I've been thinking about using my live rock (from my reef tank) for my coming cichlid tank ( http://www.cichlid-forum.com/phpBB/view ... p?t=173522 )

But today I went to one of the local LFS and happened upon these









They're fibre glass rocks that's been in their display tanks for a long time so they're covered in algae now.
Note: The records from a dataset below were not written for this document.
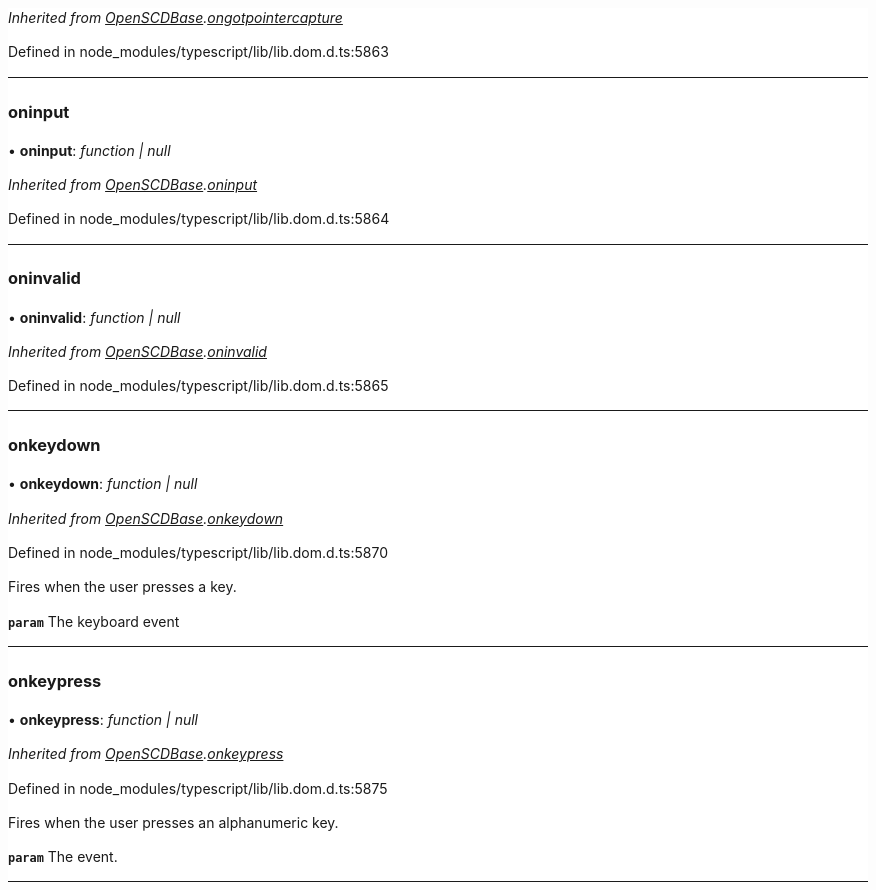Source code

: *Inherited from [OpenSCDBase](_open_scd_base_.openscdbase.md).[ongotpointercapture](_open_scd_base_.openscdbase.md#ongotpointercapture)*

Defined in node_modules/typescript/lib/lib.dom.d.ts:5863

___

###  oninput

• **oninput**: *function | null*

*Inherited from [OpenSCDBase](_open_scd_base_.openscdbase.md).[oninput](_open_scd_base_.openscdbase.md#oninput)*

Defined in node_modules/typescript/lib/lib.dom.d.ts:5864

___

###  oninvalid

• **oninvalid**: *function | null*

*Inherited from [OpenSCDBase](_open_scd_base_.openscdbase.md).[oninvalid](_open_scd_base_.openscdbase.md#oninvalid)*

Defined in node_modules/typescript/lib/lib.dom.d.ts:5865

___

###  onkeydown

• **onkeydown**: *function | null*

*Inherited from [OpenSCDBase](_open_scd_base_.openscdbase.md).[onkeydown](_open_scd_base_.openscdbase.md#onkeydown)*

Defined in node_modules/typescript/lib/lib.dom.d.ts:5870

Fires when the user presses a key.

**`param`** The keyboard event

___

###  onkeypress

• **onkeypress**: *function | null*

*Inherited from [OpenSCDBase](_open_scd_base_.openscdbase.md).[onkeypress](_open_scd_base_.openscdbase.md#onkeypress)*

Defined in node_modules/typescript/lib/lib.dom.d.ts:5875

Fires when the user presses an alphanumeric key.

**`param`** The event.

___
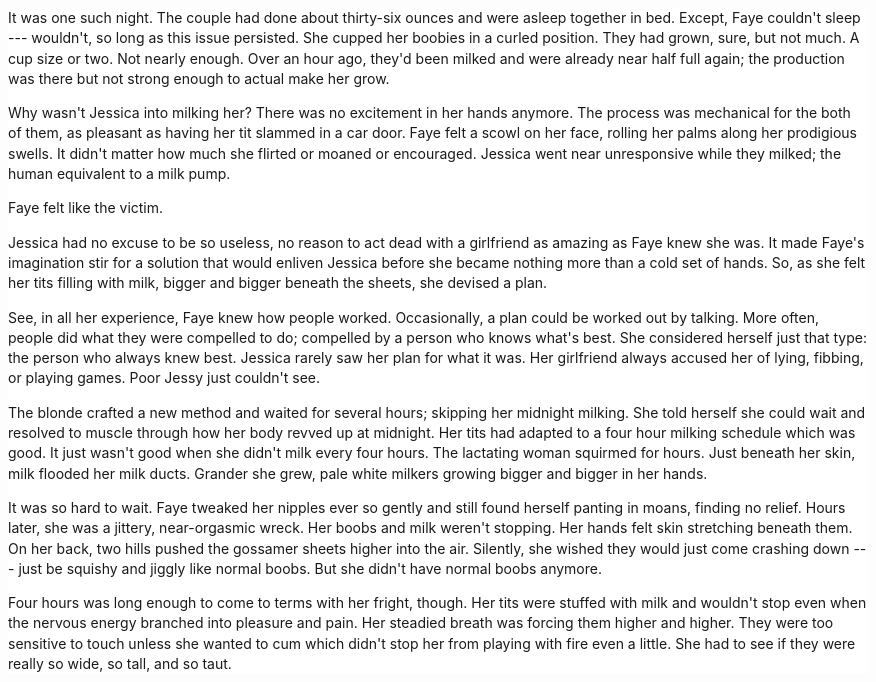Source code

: It was one such night. The couple had done about thirty-six ounces and
were asleep together in bed. Except, Faye couldn't sleep --- wouldn't,
so long as this issue persisted. She cupped her boobies in a curled
position. They had grown, sure, but not much. A cup size or two. Not
nearly enough. Over an hour ago, they'd been milked and were already
near half full again; the production was there but not strong enough to
actual make her grow.

Why wasn't Jessica into milking her? There was no excitement in her
hands anymore. The process was mechanical for the both of them, as
pleasant as having her tit slammed in a car door. Faye felt a scowl on
her face, rolling her palms along her prodigious swells. It didn't
matter how much she flirted or moaned or encouraged. Jessica went near
unresponsive while they milked; the human equivalent to a milk pump.

Faye felt like the victim.

Jessica had no excuse to be so useless, no reason to act dead with a
girlfriend as amazing as Faye knew she was. It made Faye's imagination
stir for a solution that would enliven Jessica before she became nothing
more than a cold set of hands. So, as she felt her tits filling with
milk, bigger and bigger beneath the sheets, she devised a plan.

See, in all her experience, Faye knew how people worked. Occasionally, a
plan could be worked out by talking. More often, people did what they
were compelled to do; compelled by a person who knows what's best. She
considered herself just that type: the person who always knew best.
Jessica rarely saw her plan for what it was. Her girlfriend always
accused her of lying, fibbing, or playing games. Poor Jessy just
couldn't see.

The blonde crafted a new method and waited for several hours; skipping
her midnight milking. She told herself she could wait and resolved to
muscle through how her body revved up at midnight. Her tits had adapted
to a four hour milking schedule which was good. It just wasn't good when
she didn't milk every four hours. The lactating woman squirmed for
hours. Just beneath her skin, milk flooded her milk ducts. Grander she
grew, pale white milkers growing bigger and bigger in her hands.

It was so hard to wait. Faye tweaked her nipples ever so gently and
still found herself panting in moans, finding no relief. Hours later,
she was a jittery, near-orgasmic wreck. Her boobs and milk weren't
stopping. Her hands felt skin stretching beneath them. On her back, two
hills pushed the gossamer sheets higher into the air. Silently, she
wished they would just come crashing down --- just be squishy and jiggly
like normal boobs. But she didn't have normal boobs anymore.

Four hours was long enough to come to terms with her fright, though. Her
tits were stuffed with milk and wouldn't stop even when the nervous
energy branched into pleasure and pain. Her steadied breath was forcing
them higher and higher. They were too sensitive to touch unless she
wanted to cum which didn't stop her from playing with fire even a
little. She had to see if they were really so wide, so tall, and so
taut.
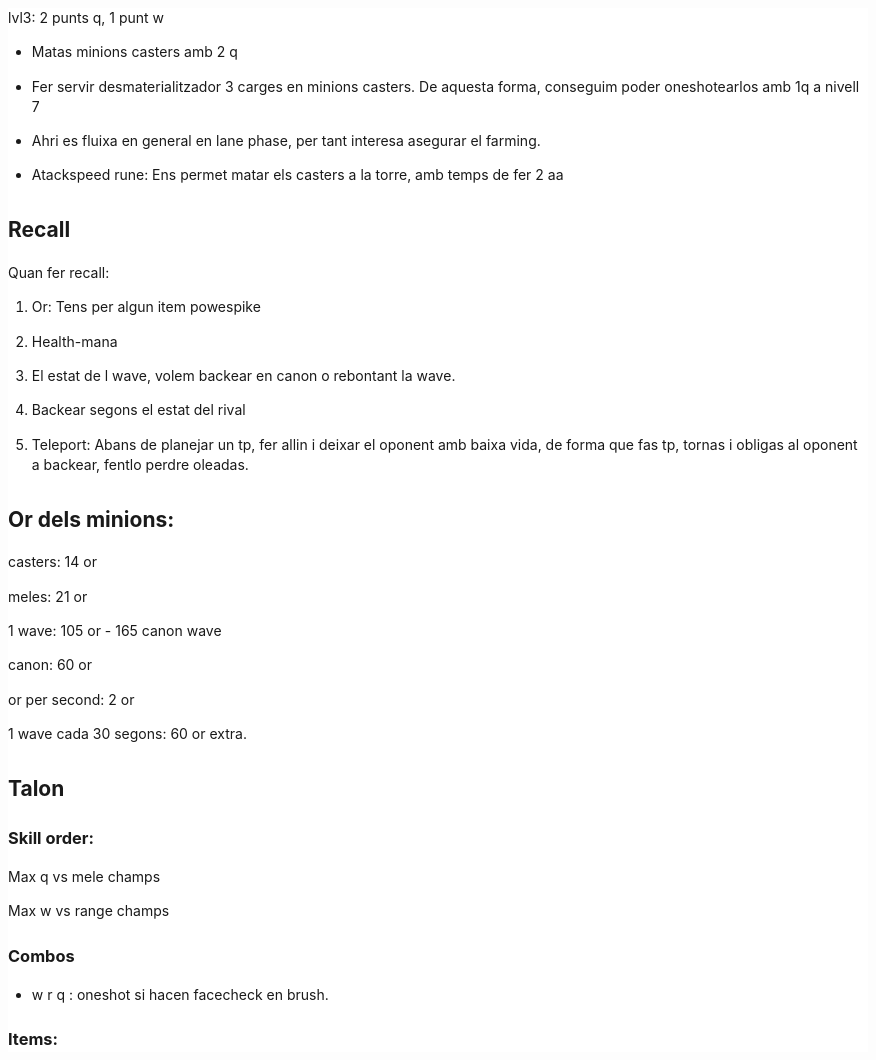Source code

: lvl3: 2 punts q, 1 punt w

- Matas minions casters amb 2 q

- Fer servir desmaterialitzador 3 carges en minions casters.
De aquesta forma, conseguim poder oneshotearlos amb 1q a nivell 7

- Ahri es fluixa en general en lane phase, per tant interesa
asegurar el farming.

- Atackspeed rune: Ens permet matar els casters a la torre, amb temps
de fer 2 aa


## Recall

Quan fer recall:

1. Or: Tens per algun item powespike

2. Health-mana

3. El estat de l wave, volem backear en canon o rebontant la wave.

4. Backear segons el estat del rival

5. Teleport: Abans de planejar un tp, fer allin i deixar el oponent
amb baixa vida, de forma que fas tp, tornas i obligas al oponent a
backear, fentlo perdre oleadas.

## Or dels minions:

casters: 14 or

meles: 21 or

1 wave: 105 or - 165 canon wave

canon: 60 or

or per second: 2 or

1 wave cada 30 segons: 60 or extra.

## Talon

### Skill order:

 Max q vs mele champs
 
 Max w vs range champs

### Combos

- w r q : oneshot si hacen facecheck en brush.


### Items:
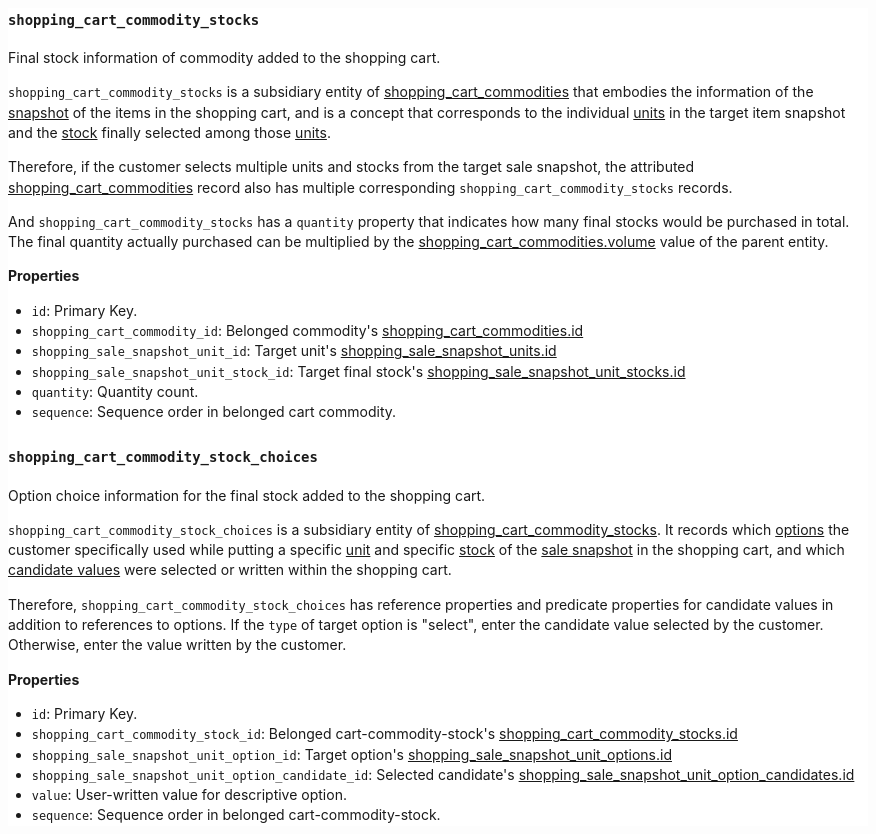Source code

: ### `shopping_cart_commodity_stocks`
Final stock information of commodity added to the shopping cart.

`shopping_cart_commodity_stocks` is a subsidiary entity of 
[shopping_cart_commodities](#shopping_cart_commodities) that embodies the information of the 
[snapshot](#shopping_sale_snapshots) of the items in the shopping cart, 
and is a concept that corresponds to the individual 
[units](#shopping_sale_snapshot_units) in the target item snapshot 
and the [stock](#shopping_sale_snapshot_unit_stocks) finally selected 
among those [units](#shopping_sale_snapshot_units).

Therefore, if the customer selects multiple units and stocks from the 
target sale snapshot, the attributed [shopping_cart_commodities](#shopping_cart_commodities) record 
also has multiple corresponding `shopping_cart_commodity_stocks` records.

And `shopping_cart_commodity_stocks` has a `quantity` property that indicates 
how many final stocks would be purchased in total. The final quantity 
actually purchased can be multiplied by the 
[shopping_cart_commodities.volume](#shopping_cart_commodities) value of the parent entity.

**Properties**
  - `id`: Primary Key.
  - `shopping_cart_commodity_id`: Belonged commodity's [shopping_cart_commodities.id](#shopping_cart_commodities)
  - `shopping_sale_snapshot_unit_id`: Target unit's [shopping_sale_snapshot_units.id](#shopping_sale_snapshot_units)
  - `shopping_sale_snapshot_unit_stock_id`: Target final stock's [shopping_sale_snapshot_unit_stocks.id](#shopping_sale_snapshot_unit_stocks)
  - `quantity`: Quantity count.
  - `sequence`: Sequence order in belonged cart commodity.

### `shopping_cart_commodity_stock_choices`
Option choice information for the final stock added to the shopping cart.

`shopping_cart_commodity_stock_choices` is a subsidiary entity of 
[shopping_cart_commodity_stocks](#shopping_cart_commodity_stocks). It records which 
[options](#shopping_sale_snapshot_unit_options) the customer 
specifically used while putting a specific 
[unit](#shopping_sale_snapshot_units) and specific 
[stock](#shopping_sale_snapshot_unit_stocks) of the 
[sale snapshot](#shopping_sale_snapshots) in the shopping cart, and 
which [candidate values](#shopping_sale_snapshot_unit_option_candidates) 
were selected or written within the shopping cart.

Therefore, `shopping_cart_commodity_stock_choices` has reference properties 
and predicate properties for candidate values in addition to references 
to options. If the `type` of target option is "select", enter the 
candidate value selected by the customer. Otherwise, enter the value 
written by the customer.

**Properties**
  - `id`: Primary Key.
  - `shopping_cart_commodity_stock_id`: Belonged cart-commodity-stock's [shopping_cart_commodity_stocks.id](#shopping_cart_commodity_stocks)
  - `shopping_sale_snapshot_unit_option_id`: Target option's [shopping_sale_snapshot_unit_options.id](#shopping_sale_snapshot_unit_options)
  - `shopping_sale_snapshot_unit_option_candidate_id`: Selected candidate's [shopping_sale_snapshot_unit_option_candidates.id](#shopping_sale_snapshot_unit_option_candidates)
  - `value`: User-written value for descriptive option.
  - `sequence`: Sequence order in belonged cart-commodity-stock.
They're hollow and you can cut it pretty easily so a few holes in each and there's tons of room for the fish to dart in and out.

I'm really stoked!


----------



## Number6 (Mar 13, 2003)

who uses the word "stoked" any more? 

Glad you found something useful and lightweight!


----------



## boostspike (Apr 3, 2007)

nice!!! good size rock w/o the weight.. :thumb:

Here in Boston the phrase would be "Wicked Stoked!!"


----------



## Chris2500DK (Feb 15, 2006)

Got the tank emptied and played with the rocks to see how they'll fit.


----------



## swamptrout (Jul 2, 2007)

Number6 said:


> who uses the word "stoked" any more?


Only used in Denmark haha :wink:

Chris2500DK - great score on the rocks by the way. 
Just my 2c worth, can you get the background a little darker ?? i think it would kick ***  

Either way looking good so far.


----------



## Chris2500DK (Feb 15, 2006)

The background will look darker, the pictures were taken with the flash on. Either way it's just a sheet of wood that's painted, so I can just remove it and repaint it whichever colour I'll feel like.


----------



## swamptrout (Jul 2, 2007)

Oh OK. that will be awesome then


----------



## aaxxeell (Jul 28, 2007)

id be stoked too mate, rocks look the goods with algae on them


----------



## ArcticCatRider (Jul 13, 2007)

I like them rocks man.They look so real, but no hassle of the real, heavy old things.
Nice find.Good luck with the tank. :thumb:


----------



## fishfirst (Jun 9, 2008)

HI, I still new to this hobby. Can we use the rock found in waterfall or seaside or roadside for the decoration? Will it affect the overall performance of the tank?


----------



## Lighthouse84 (Jun 9, 2008)

Those are very nice! I really like the look of 'em.


----------